Requirement> The answer is a stretch of the material below, returned exactly: the line containing "X121841776Y-67085358D03*", the line containing "X118736561Y-124128174D01*", and all lines between.

○ ○ ○ ○ ○ ○ ○

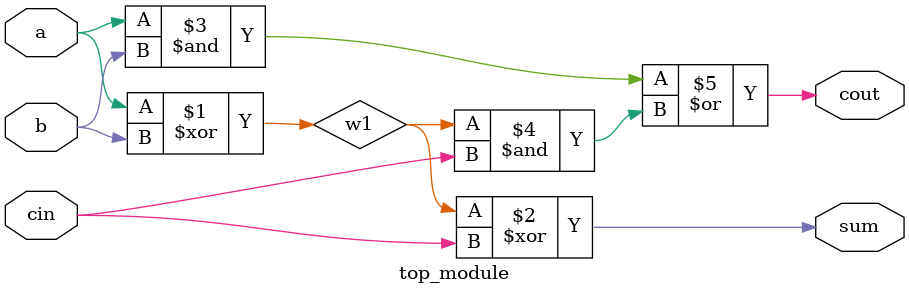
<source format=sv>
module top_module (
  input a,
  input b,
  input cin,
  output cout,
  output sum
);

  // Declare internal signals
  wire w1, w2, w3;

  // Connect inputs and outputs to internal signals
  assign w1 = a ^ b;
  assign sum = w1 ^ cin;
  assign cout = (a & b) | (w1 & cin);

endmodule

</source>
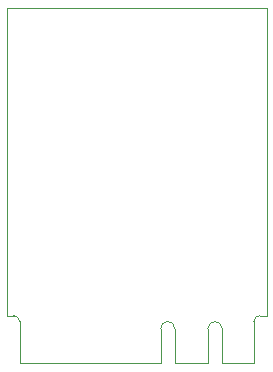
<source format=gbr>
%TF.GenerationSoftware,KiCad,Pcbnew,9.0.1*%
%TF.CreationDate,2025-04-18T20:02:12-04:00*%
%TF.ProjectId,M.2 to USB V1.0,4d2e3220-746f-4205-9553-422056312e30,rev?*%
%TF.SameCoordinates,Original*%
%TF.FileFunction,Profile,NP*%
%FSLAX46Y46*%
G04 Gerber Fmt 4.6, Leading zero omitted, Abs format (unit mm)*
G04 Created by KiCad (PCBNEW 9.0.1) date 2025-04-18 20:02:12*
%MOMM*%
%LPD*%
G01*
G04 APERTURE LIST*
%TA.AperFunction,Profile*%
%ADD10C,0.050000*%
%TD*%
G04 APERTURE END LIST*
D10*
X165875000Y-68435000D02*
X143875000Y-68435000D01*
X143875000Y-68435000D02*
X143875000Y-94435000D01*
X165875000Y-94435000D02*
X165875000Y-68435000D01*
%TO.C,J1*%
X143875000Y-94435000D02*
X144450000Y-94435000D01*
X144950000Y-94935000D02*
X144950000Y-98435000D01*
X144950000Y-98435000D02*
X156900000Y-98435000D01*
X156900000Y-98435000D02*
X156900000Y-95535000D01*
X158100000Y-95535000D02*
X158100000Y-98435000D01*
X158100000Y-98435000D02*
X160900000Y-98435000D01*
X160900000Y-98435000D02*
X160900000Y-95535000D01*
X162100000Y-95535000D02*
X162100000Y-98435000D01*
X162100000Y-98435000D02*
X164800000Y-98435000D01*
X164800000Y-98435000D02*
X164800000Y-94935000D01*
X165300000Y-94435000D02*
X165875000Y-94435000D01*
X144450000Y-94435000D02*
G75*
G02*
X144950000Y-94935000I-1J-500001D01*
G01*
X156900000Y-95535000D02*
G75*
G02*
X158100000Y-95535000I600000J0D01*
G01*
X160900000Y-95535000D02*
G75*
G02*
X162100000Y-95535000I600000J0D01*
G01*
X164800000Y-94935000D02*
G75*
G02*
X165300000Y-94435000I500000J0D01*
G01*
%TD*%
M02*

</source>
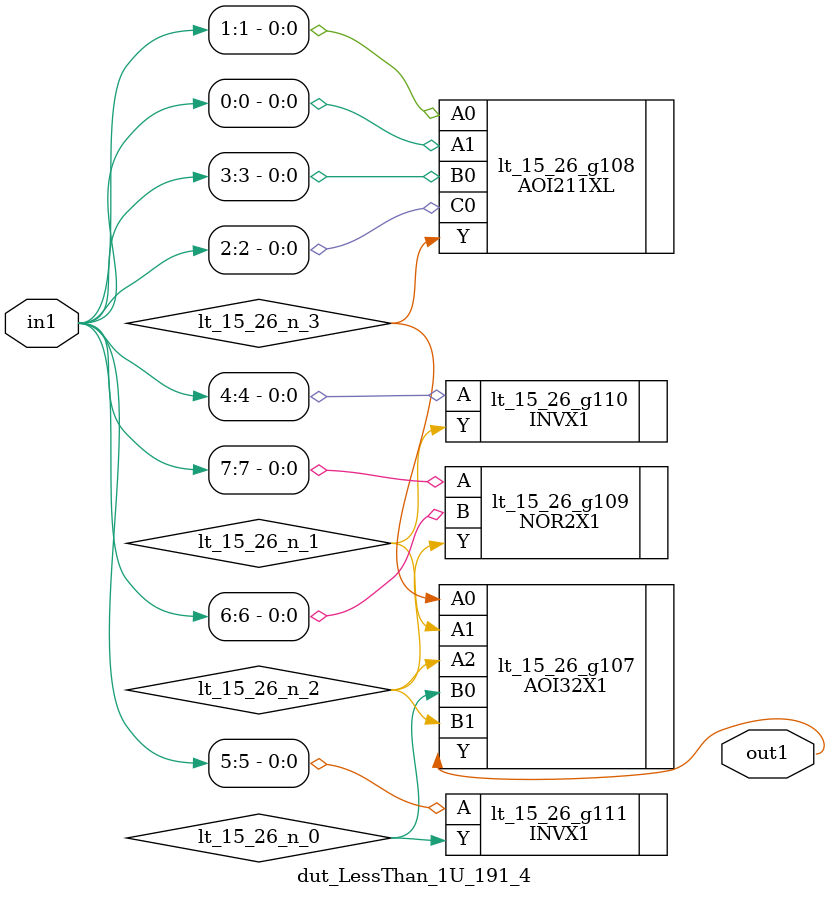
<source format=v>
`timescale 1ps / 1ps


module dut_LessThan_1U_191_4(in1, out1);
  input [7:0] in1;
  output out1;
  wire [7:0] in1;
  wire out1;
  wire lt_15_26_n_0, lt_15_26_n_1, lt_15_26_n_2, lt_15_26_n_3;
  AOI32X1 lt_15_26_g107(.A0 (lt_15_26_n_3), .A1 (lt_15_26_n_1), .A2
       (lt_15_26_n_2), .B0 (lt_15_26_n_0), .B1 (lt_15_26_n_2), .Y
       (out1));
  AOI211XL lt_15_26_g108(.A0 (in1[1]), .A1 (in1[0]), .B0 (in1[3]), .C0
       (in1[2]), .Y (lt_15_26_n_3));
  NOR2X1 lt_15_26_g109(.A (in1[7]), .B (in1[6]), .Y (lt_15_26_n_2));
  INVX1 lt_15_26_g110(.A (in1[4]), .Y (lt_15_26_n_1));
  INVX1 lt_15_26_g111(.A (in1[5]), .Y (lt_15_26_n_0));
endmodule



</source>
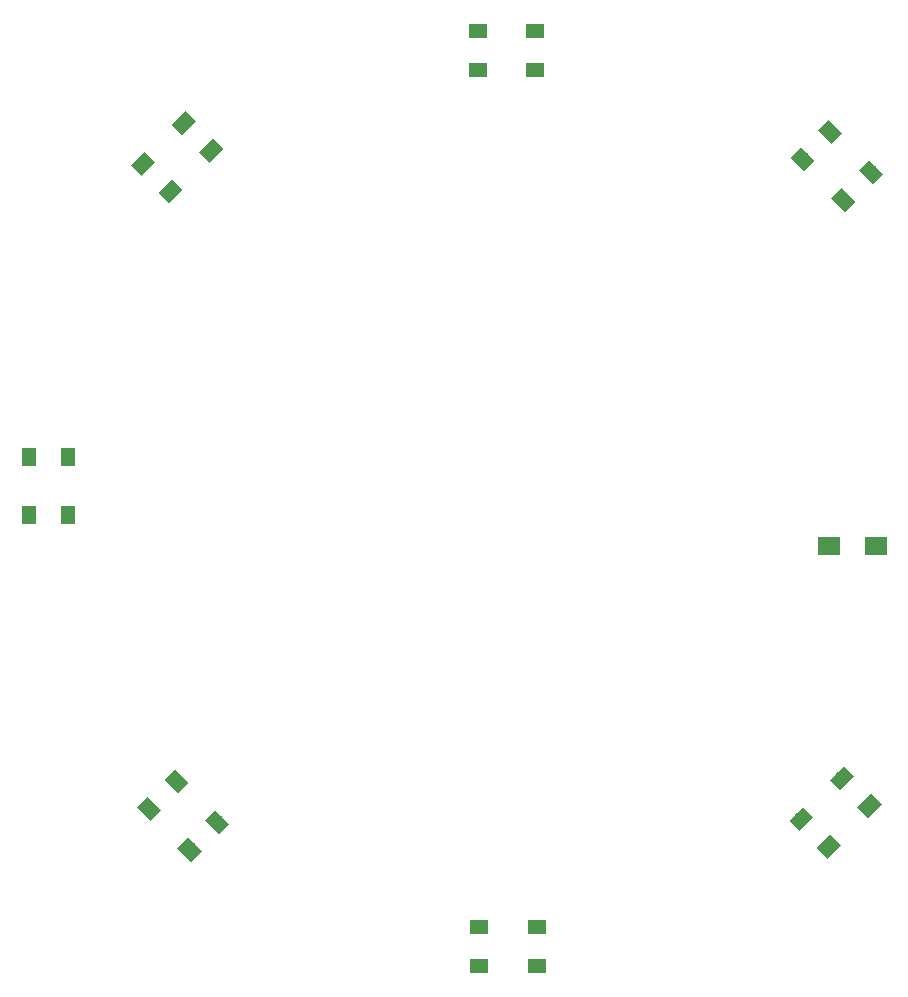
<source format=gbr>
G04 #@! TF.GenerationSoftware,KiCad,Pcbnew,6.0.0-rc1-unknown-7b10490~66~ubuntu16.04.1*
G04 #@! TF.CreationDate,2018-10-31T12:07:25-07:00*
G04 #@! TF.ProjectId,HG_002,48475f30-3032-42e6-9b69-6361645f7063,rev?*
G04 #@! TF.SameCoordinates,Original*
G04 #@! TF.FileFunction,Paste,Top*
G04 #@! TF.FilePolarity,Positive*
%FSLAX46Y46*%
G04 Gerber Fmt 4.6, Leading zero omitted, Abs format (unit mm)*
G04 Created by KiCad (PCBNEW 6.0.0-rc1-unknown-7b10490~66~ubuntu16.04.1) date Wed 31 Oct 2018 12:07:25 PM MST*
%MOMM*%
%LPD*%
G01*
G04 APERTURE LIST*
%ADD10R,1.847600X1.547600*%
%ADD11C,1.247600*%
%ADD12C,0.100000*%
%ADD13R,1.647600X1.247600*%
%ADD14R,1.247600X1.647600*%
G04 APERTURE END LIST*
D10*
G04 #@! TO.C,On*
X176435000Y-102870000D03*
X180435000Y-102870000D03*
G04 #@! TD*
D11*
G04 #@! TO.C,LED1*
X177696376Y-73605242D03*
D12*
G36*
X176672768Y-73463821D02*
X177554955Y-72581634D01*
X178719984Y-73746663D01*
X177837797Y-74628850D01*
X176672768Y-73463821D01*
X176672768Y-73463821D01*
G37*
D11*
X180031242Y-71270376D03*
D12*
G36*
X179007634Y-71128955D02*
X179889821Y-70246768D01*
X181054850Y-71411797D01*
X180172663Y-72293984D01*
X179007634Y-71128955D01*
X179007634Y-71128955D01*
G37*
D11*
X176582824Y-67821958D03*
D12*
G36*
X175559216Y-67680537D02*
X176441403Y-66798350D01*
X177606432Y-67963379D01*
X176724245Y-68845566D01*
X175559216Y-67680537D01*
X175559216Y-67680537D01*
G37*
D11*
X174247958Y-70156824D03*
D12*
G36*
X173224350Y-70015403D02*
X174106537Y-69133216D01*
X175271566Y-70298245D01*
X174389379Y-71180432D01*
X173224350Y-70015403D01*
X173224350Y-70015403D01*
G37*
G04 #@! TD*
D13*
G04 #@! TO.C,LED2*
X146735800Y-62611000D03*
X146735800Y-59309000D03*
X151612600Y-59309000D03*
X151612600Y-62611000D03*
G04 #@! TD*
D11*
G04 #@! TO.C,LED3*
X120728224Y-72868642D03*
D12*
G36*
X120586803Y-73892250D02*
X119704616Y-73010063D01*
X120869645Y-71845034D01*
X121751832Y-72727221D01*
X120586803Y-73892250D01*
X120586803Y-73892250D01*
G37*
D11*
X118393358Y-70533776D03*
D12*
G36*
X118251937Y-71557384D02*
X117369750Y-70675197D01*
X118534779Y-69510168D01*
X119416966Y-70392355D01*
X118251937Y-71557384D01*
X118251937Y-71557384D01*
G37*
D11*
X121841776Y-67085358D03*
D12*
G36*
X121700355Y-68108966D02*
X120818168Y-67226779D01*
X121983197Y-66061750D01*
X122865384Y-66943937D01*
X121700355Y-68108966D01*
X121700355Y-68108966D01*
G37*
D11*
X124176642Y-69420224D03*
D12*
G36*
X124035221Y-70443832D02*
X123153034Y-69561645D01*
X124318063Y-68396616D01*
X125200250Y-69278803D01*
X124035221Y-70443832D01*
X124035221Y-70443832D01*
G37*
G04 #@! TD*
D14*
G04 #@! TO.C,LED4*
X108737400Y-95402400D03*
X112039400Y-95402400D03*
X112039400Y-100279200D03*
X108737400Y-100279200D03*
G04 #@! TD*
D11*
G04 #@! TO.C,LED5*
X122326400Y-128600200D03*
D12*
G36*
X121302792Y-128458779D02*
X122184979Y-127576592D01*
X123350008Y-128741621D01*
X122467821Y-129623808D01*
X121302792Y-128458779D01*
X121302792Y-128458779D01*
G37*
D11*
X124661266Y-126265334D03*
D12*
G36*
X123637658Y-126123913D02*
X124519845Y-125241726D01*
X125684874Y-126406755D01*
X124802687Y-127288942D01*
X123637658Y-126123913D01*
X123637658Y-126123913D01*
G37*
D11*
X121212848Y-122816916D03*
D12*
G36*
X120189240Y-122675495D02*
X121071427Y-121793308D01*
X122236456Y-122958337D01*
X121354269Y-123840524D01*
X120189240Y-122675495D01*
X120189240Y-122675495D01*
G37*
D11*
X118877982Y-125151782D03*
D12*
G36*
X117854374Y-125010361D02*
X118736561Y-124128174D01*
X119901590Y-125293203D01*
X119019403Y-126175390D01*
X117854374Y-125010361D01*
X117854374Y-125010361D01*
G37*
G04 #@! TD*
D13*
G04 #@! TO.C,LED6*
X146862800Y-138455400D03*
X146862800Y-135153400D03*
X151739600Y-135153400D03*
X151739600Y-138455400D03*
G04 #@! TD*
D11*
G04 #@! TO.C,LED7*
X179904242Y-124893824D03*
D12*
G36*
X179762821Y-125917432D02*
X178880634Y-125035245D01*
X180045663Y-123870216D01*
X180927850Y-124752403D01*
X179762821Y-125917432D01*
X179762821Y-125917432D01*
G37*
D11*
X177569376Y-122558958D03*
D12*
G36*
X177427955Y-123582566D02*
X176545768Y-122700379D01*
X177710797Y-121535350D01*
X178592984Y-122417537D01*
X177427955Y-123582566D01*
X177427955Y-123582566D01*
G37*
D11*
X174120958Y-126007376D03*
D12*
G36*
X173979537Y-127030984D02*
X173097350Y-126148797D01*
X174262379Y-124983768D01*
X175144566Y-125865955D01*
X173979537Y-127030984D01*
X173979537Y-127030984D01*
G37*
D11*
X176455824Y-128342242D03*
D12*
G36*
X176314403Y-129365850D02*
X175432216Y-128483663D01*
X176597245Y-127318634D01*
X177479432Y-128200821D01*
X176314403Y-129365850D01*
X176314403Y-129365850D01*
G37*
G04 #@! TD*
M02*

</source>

○ ○ ○ ○ ○ ○ ○

Reply to the exercise>
X121841776Y-67085358D03*
D12*
G36*
X121700355Y-68108966D02*
X120818168Y-67226779D01*
X121983197Y-66061750D01*
X122865384Y-66943937D01*
X121700355Y-68108966D01*
X121700355Y-68108966D01*
G37*
D11*
X124176642Y-69420224D03*
D12*
G36*
X124035221Y-70443832D02*
X123153034Y-69561645D01*
X124318063Y-68396616D01*
X125200250Y-69278803D01*
X124035221Y-70443832D01*
X124035221Y-70443832D01*
G37*
G04 #@! TD*
D14*
G04 #@! TO.C,LED4*
X108737400Y-95402400D03*
X112039400Y-95402400D03*
X112039400Y-100279200D03*
X108737400Y-100279200D03*
G04 #@! TD*
D11*
G04 #@! TO.C,LED5*
X122326400Y-128600200D03*
D12*
G36*
X121302792Y-128458779D02*
X122184979Y-127576592D01*
X123350008Y-128741621D01*
X122467821Y-129623808D01*
X121302792Y-128458779D01*
X121302792Y-128458779D01*
G37*
D11*
X124661266Y-126265334D03*
D12*
G36*
X123637658Y-126123913D02*
X124519845Y-125241726D01*
X125684874Y-126406755D01*
X124802687Y-127288942D01*
X123637658Y-126123913D01*
X123637658Y-126123913D01*
G37*
D11*
X121212848Y-122816916D03*
D12*
G36*
X120189240Y-122675495D02*
X121071427Y-121793308D01*
X122236456Y-122958337D01*
X121354269Y-123840524D01*
X120189240Y-122675495D01*
X120189240Y-122675495D01*
G37*
D11*
X118877982Y-125151782D03*
D12*
G36*
X117854374Y-125010361D02*
X118736561Y-124128174D01*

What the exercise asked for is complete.